Process documentation adds value, reduces buyer friction, and builds buyer trust in the business beyond the founder.
Mistake #4: Underestimating Due Diligence
Many sellers think once an offer is accepted, the deal is done. In reality, the diligence phase is where deals either come together — or fall apart. Buyers will go deep, and any gaps can cause re-trades, slowdowns, or collapse.
What you can still do now:
- Begin assembling your data room: tax returns, contracts, leases, employee agreements, supplier/vendor info, and IP documents.
- Organize financial and legal documents into clean folders with naming conventions.
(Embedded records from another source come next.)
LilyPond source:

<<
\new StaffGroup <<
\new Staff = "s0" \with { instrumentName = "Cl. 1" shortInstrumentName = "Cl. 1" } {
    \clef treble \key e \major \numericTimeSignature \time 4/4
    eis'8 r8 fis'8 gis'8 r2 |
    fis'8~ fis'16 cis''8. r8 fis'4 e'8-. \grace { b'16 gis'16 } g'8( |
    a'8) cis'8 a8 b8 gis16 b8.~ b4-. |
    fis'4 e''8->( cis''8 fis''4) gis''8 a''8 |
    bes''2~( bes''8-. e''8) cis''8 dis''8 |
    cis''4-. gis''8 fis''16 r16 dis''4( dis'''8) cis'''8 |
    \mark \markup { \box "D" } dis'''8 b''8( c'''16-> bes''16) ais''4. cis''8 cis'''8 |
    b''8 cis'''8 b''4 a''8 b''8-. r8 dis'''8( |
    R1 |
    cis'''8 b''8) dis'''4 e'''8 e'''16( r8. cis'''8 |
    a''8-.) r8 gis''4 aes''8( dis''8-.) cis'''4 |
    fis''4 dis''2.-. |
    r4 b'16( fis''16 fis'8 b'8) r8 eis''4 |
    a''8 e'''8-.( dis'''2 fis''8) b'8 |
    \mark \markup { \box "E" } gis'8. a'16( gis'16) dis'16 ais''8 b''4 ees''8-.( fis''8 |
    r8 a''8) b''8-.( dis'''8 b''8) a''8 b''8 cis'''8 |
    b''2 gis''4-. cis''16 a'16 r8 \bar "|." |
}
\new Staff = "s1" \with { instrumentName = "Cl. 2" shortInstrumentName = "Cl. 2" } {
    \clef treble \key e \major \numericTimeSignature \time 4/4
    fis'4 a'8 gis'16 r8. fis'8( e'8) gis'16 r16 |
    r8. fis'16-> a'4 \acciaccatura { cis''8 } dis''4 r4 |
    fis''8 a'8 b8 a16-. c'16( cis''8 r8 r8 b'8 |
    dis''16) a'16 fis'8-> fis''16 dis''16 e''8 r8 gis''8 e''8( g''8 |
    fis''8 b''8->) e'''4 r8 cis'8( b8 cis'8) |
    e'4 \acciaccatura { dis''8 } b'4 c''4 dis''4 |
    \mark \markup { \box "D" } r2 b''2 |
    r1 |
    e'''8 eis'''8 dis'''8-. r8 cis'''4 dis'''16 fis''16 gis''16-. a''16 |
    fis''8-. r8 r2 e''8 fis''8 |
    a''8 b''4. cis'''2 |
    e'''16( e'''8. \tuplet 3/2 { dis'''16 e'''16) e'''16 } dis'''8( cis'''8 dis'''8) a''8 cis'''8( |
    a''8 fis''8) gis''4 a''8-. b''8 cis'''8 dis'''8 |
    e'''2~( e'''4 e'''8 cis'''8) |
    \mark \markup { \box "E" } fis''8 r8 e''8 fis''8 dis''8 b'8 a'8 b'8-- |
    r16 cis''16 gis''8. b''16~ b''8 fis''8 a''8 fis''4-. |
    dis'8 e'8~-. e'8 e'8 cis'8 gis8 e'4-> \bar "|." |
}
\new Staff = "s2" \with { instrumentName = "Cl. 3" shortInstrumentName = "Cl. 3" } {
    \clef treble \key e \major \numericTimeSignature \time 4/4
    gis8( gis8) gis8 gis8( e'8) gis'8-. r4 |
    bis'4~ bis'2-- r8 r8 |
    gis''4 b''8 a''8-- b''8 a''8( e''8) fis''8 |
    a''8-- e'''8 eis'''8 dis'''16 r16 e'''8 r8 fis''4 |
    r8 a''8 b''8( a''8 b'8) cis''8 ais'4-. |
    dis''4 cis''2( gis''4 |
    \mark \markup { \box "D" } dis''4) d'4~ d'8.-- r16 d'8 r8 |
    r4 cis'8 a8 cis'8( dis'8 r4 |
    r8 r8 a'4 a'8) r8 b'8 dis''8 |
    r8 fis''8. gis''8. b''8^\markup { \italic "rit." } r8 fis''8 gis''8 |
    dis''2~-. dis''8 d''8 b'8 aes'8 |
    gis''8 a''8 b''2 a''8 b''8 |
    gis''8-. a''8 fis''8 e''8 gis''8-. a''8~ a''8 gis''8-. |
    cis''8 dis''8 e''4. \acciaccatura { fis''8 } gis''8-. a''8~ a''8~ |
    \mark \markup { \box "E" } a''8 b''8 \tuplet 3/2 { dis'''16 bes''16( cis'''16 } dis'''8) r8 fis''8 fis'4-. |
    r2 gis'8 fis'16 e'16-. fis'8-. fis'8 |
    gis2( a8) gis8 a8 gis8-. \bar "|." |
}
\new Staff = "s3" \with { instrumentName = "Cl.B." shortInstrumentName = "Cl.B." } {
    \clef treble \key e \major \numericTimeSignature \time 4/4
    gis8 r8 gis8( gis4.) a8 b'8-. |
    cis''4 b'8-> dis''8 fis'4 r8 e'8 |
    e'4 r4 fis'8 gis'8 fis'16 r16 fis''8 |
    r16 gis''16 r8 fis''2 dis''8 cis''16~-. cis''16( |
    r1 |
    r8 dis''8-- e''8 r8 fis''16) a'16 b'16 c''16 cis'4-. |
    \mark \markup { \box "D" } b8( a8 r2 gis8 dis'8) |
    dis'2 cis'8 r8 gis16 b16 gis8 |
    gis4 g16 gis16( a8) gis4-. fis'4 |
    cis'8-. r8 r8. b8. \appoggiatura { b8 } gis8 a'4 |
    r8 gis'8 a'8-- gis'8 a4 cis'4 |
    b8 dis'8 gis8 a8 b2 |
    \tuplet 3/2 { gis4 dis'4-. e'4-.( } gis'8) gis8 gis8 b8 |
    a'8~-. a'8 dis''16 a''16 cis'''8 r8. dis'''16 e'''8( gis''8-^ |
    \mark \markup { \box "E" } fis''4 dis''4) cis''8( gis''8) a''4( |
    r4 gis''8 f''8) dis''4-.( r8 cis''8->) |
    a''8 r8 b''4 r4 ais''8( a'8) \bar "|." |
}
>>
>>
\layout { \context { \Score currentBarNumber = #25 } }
- Conduct your own light due diligence review — or better yet, get an advisor to walk you through one.
Preparation during diligence keeps your deal momentum strong and your leverage intact.
Mistake #5: Over-Focusing on Valuation Headlines
Everyone wants the biggest number — but chasing a headline valuation often leads to poor structure, painful earnouts, or disappointing net proceeds.
What you can still do now:
- Get educated on deal structures: cash at close, seller notes, earnouts, rollovers.
- Understand what “net proceeds” really means after taxes and adjustments.
- Work with an advisor to model 2–3 deal scenarios — not just a single target price.
A flexible mindset paired with solid preparation helps you negotiate stronger and avoid post-deal regret.
Conclusion
You don’t need to be perfect — but you do need to be proactive. Even 12 months out, these five areas can dramatically impact your exit value and outcome.
Great exits aren’t just about finding the right buyer — they’re about preparing the right business for that buyer to confidently say yes.
If you’re considering a sale in the next year, now’s the time to move.